## WHAT TO PRODUCE
With the images removed, return every line below exactly as it reads.

## MATERIAL PROVIDED
-------
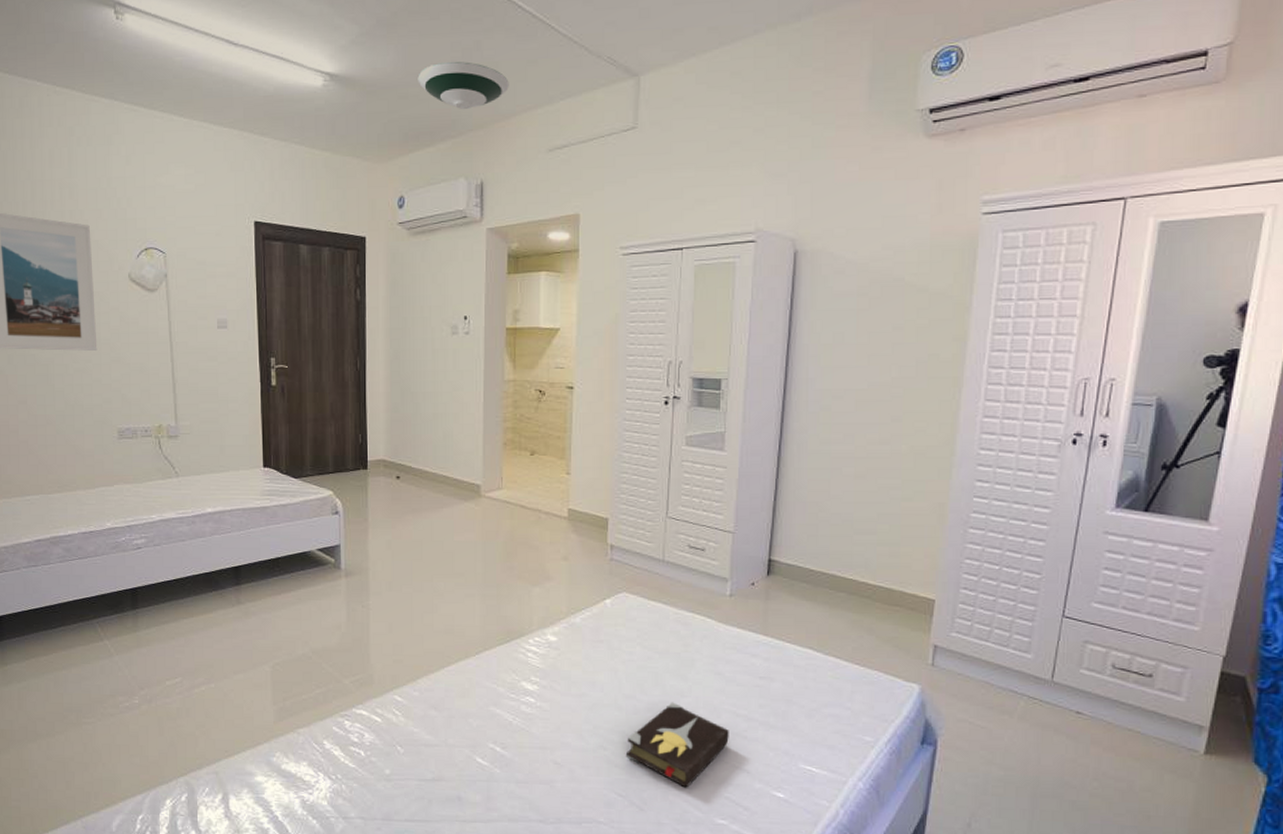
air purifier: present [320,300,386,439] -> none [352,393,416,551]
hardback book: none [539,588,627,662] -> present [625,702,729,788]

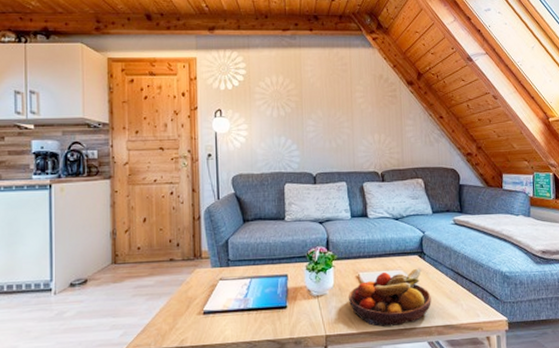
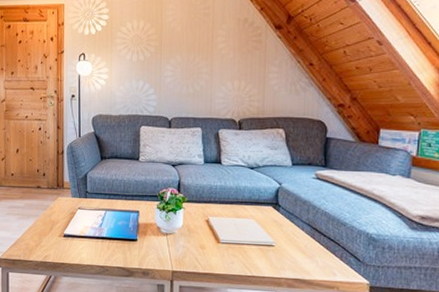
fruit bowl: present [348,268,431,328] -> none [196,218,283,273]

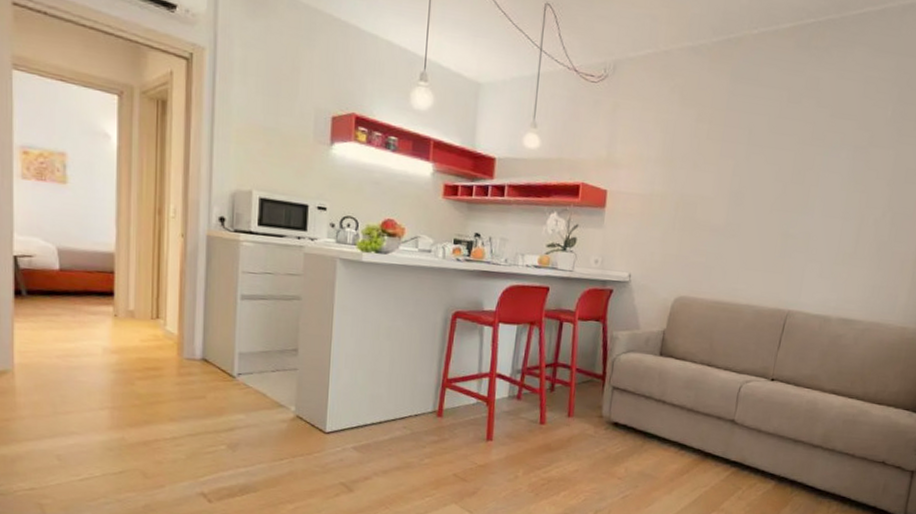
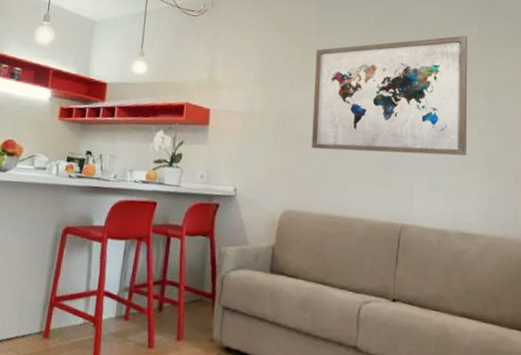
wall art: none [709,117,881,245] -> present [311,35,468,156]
-------
## PROBLEM SOLUTION
air purifier: present [320,300,386,439] -> none [352,393,416,551]
hardback book: none [539,588,627,662] -> present [625,702,729,788]

fruit bowl: present [348,268,431,328] -> none [196,218,283,273]

wall art: none [709,117,881,245] -> present [311,35,468,156]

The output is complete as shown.